GEOLOGY.--We spent the next day in examining the magnesian and calcareous rubblestone which appears to constitute strata resting against and upon the serpentine rock of Presque Isle. This rock is highly charged with what appears to be chromate of iron. We examined the bay behind this peninsula, which appears to be a harbor capable of admitting large vessels. We ascended a conical hill rising from the bay, which the Indians call Totösh, or Breast Mountain. Having been the first to ascend its apex, the party named it Schoolcraft's Mountain. Near and west of it, is a lower saddle-shaped mountain, called by the natives The Cradle Top. Granite Point exhibits trap dykes in syenite. The horizontal red sandstone, which forms the peninsula connecting this point with the main, rests against and upon portions of the granite, showing its subsidence from water at a period subsequent to the upheaval of the syenite and trap. This entire coast, reaching from Chocolate River to Huron Bay--a distance of some seventy miles--consists of granite hills, which, viewed from the top of the Totösh, has the rolling appearance of the sea in violent motion. Its chief value must result from its minerals, of which iron appears to constitute an important item.

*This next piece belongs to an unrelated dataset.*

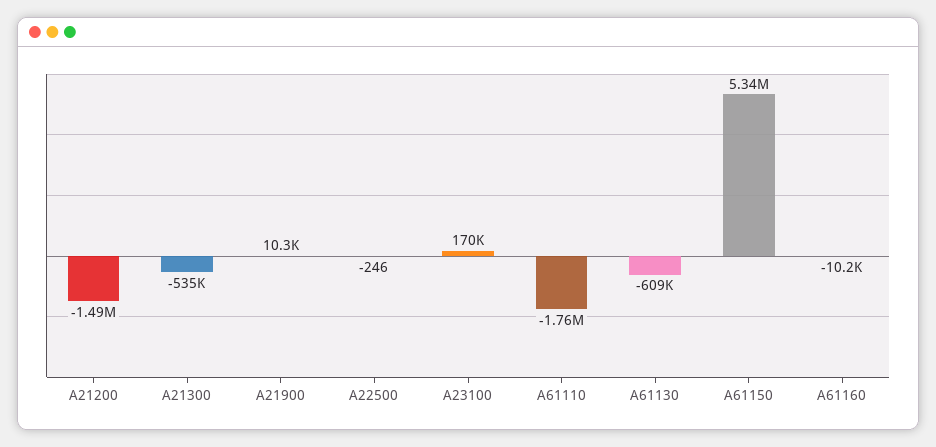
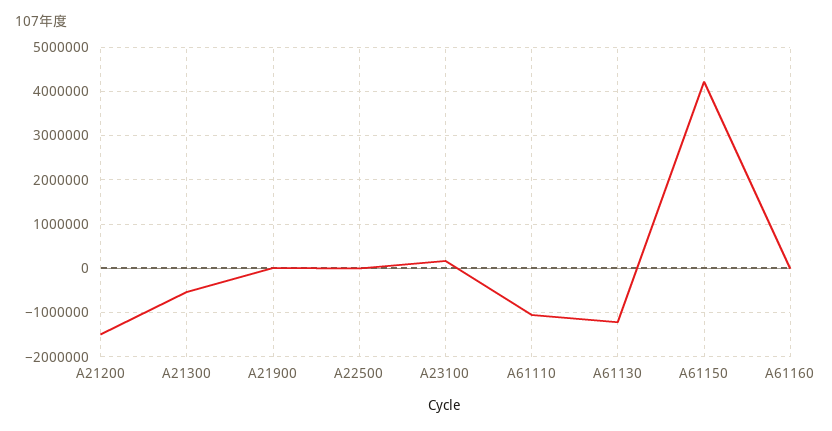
A61110: -1760000 -> -1000000
A61130: -609000 -> -1200000
A61150: 5340000 -> 4200000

We reached Huron River on the 4th of July about three o'clock in the afternoon, having come on with a fine wind. At this place we met Mr. Aitkin's brigade of boats, seven in number, with the year's hunts of the Fond du Lac department. I landed and wrote official notes to the Sault St. Marie and to Washington, acquainting the government with my progress, and giving intelligence of the state of the Indians.